There followed a brief hiatus while Davies followed a couple of cold trails, before he lucked out and stumbled on his eleventh project - one he enjoyed at least as much as any of the others.

Reading The Prize, Daniel Yergin’s magisterial history of the oil business, Davies found three paragraphs about an army motor convoy that crossed the United States from Washington, D.C., to San Francisco in 1919. On first glance, the subject had those three crucial qualities a non-fiction writer wants more than any others - it was historically significant, it was a great story, and it was all but entirely unknown.

Davies went to the British Library to research it, and it turned out that the convoy’s journey in 1919 was an epic. It took them sixty-two days to cross America - a distance of 3,250 miles, at a time when for two-thirds of the way there wasn’t any road. There was just this dream of a road, a majestic phantasm called the Lincoln Highway. It was the first transcontinental road, and it was as important in the development of the modern United States as the transcontinental railroad before it - but when Davies asked his American friends about it, virtually none of them had heard of it.

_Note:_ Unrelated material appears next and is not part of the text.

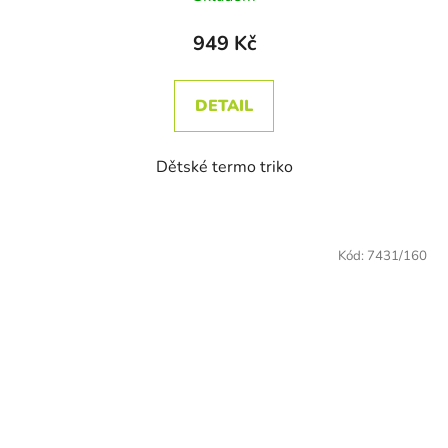
949 Kč
DETAIL
Dětské termo triko
Kód:
7431/160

It seemed incredible that the story should be thus forgotten. After all, it explains how we’re all driving around in cars now; it tells how our lives came to be the way they are. Can you imagine a world without roads? Without gas stations, interstates, motels?
Davies spent four weeks of February and March 2001 mining libraries in Kansas and Michigan. In April, he flew to Washington and bought a pea green 1985 Chevy Caprice for $2,000. He had the telegrams that two officers had sent back to HQ from the convoy every day. He knew every place they stopped, every incident, every accident - so he set out to recreate their journey, stopping every place they stopped, stopping every place they went through, and finding the local paper for that time.

He filled a suitcase with paper - photocopied news reports, articles from historical journals, bits and pieces of ancient guidebooks, all the life and times of America along the Lincoln Highway in 1919. It took him sixty-one days to get across the country - one day less than the convoy had taken eighty-two years before - and Davies describes it without hesitation as the finest journey of his life.

The resulting book, American Road, was published by Henry Holt in New York in June 2002. It was, said Roger Miller in the Chicago Sun-Times, “Simply a crackerjack book, a dandy slice of Americana.”

And that, for now, is where Pete Davies’ story ends. As always with a writer - with this one, anyhow - the next chapter isn’t clear until it’s happened.